Francia. Taizé denuncia cinque casi di abusi. Il priore: un'opera di verità
Ammette che la comunità di Taizé sta provando «vergogna» e «profondo dolore» e che se ha deciso di rendere pubbliche le terribili macchie del recente passato è per un’«opera di verità». Frère Alois, priore della fraternità monastica francese che è punto di riferimento per migliaia di giovani, annuncia in una lettera aperta pubblicata nelle scorse ore di aver denunciato alle autorità transalpine cinque casi di abusi a carattere sessuale sui minori avvenuti tra gli anni ’50 e gli anni ’80 da parte di tre fratelli della comunità ecumenica, due dei quali morti più di quindici anni fa.
Nella missiva frère Alois spiega che negli ultimi tempi «la società e la Chiesa stanno cercando di far luce sugli abusi sessuali, in particolare quelli contro i minori e le persone fragili». A Taizé, sottolinea, «accogliamo da decenni, settimana dopo settimana, migliaia di ragazzi e adulti dall’Europa e da tutto il mondo. Consapevoli della nostra responsabilità e della fiducia riposta in noi dai giovani, dalle loro famiglie e dai loro amici, abbiamo sempre cercato di assicurare che l’accoglienza avvenga nelle migliori condizioni» e nel «rispetto dell’integrità» personale.
Dal 2010 – ricorda il priore – è stata dedicata una pagina del sito we b alla tutela dei pellegrini ed è stato attivato anche un indirizzo e-mail per facilitare il dialogo.
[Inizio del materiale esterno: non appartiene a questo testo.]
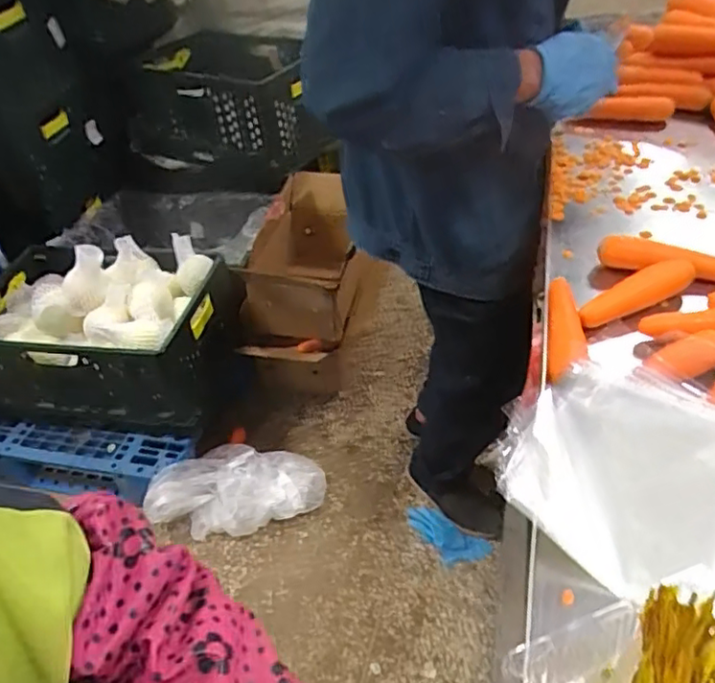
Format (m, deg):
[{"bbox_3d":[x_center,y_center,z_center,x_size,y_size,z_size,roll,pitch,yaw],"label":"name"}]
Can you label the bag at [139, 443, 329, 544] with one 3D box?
[{"bbox_3d":[-0.275,0.363,1.549,0.383,0.115,0.210,-10,42,-3],"label":"bag"}]

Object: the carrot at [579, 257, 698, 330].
[{"bbox_3d":[0.324,-0.059,0.721,0.142,0.033,0.027,-20,43,-13],"label":"carrot"}]

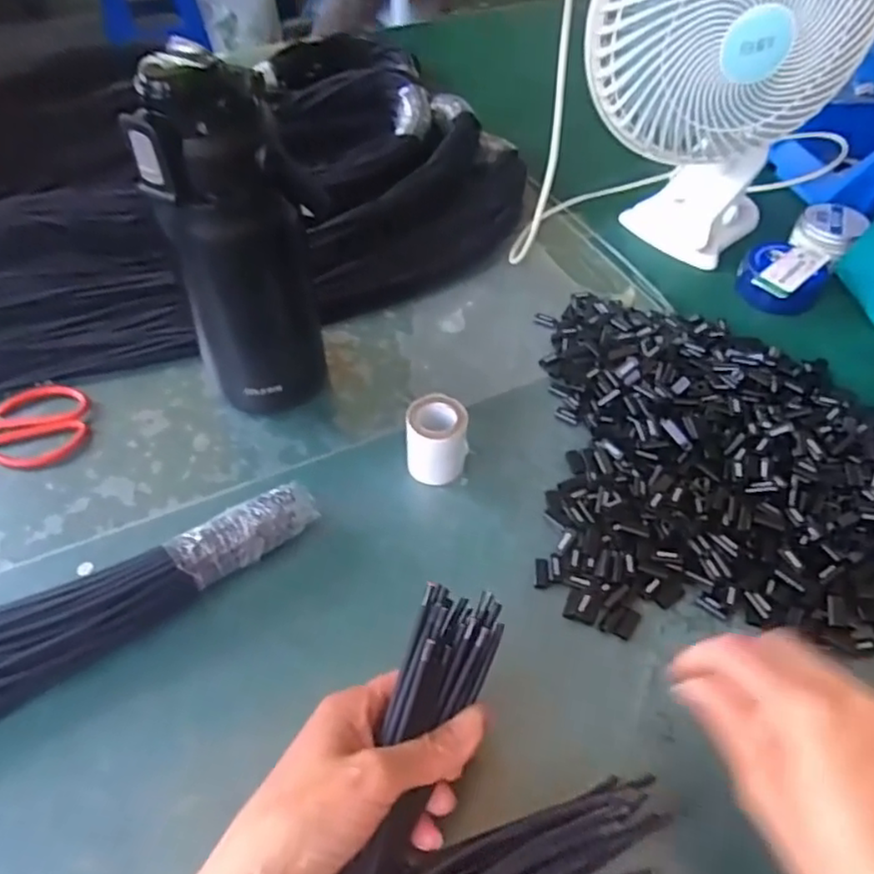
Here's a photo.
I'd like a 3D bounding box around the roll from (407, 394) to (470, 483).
[{"bbox_3d":[0.000,0.003,0.470,0.041,0.053,0.042,0,49,0],"label":"roll"}]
A Taizé «un fratello e altri al di fuori della comunità sono responsabili dell’ascolto di chiunque venga a conoscenza di un’aggressione sessuale o di ogni altra forma di violenza, specialmente contro i minori».
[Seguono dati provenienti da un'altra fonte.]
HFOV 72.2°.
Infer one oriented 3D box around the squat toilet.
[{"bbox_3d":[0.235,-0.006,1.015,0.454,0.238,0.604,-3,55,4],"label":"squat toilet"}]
È proprio in questo lavoro di «ascolto delle vittime» che sono emersi i cinque episodi denunciati alla magistratura in base alla «legge francese che richiede la segnalazione di tutti i casi, indipendentemente dal momento in cui i fatti sono stati commessi», scrive frère Alois. Che in un’intervista al quotidiano cattolico francese La Croix aggiunge: «Le vittime non volevano che la loro testimonianza fosse consegnata all’autorità giudiziaria. E quindi mi sembrava che la priorità fosse ascoltarle e accompagnarle nel miglior modo possibile. Con loro ci siamo tenuti in contatto e abbiamo persino dato loro il benvenuto a Taizé».
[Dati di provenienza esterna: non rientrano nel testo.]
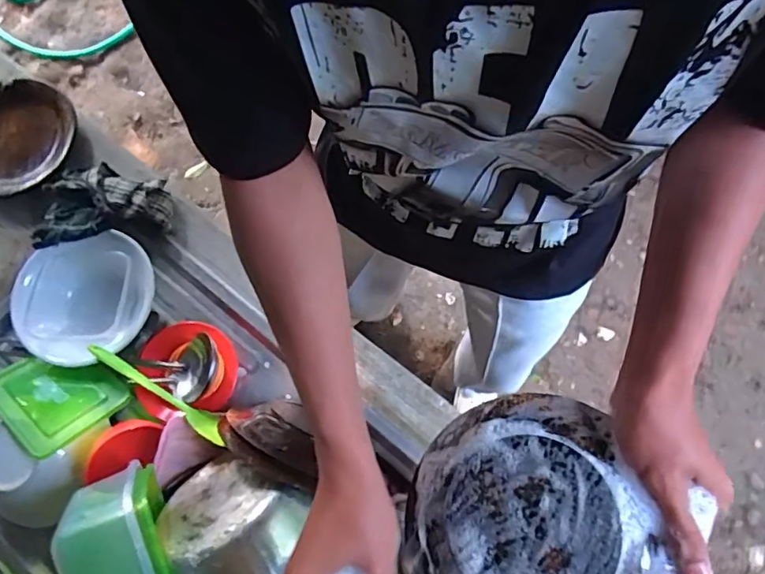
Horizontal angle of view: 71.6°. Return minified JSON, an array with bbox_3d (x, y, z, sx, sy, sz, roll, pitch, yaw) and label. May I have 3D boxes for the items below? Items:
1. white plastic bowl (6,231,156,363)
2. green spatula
[{"bbox_3d":[-0.368,0.021,0.672,0.165,0.067,0.155,0,73,1],"label":"white plastic bowl"},{"bbox_3d":[-0.259,0.122,0.611,0.196,0.027,0.022,29,76,9],"label":"green spatula"}]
Con amarezza il priore riconosce nella lettera che «queste passate aggressioni compiute da alcuni fratelli fanno parte della nostra storia comunitaria». E «il primo pensiero va alle vittime» da seguire con attenzione per comprendere a pieno «ciò che hanno vissuto e sofferto». È possibile – aggiunge frère Alois – che «questo nostro parlare incoraggi altre eventuali vittime a farsi avanti: noi le ascolteremo e le accompagneremo nei passi che vorranno fare».
Taizé rimarca l’impegno della comunità per garantire la sicurezza di tutti. E dialogando con La Croix il priore fa sapere di avere dato «regole specifiche ai fratelli per quanto riguarda l’accompagnamento dei giovani e dei volontari, in fedeltà a ciò che ci ha trasmesso frère Roger», fondatore dell’esperienza monastica. E così il priore conclude la lettera aperta: «Se oggi parlo, è perché lo dobbiamo alle vittime, ai loro cari e a coloro che cercano a Taizé uno spazio di fiducia, sicurezza e verità».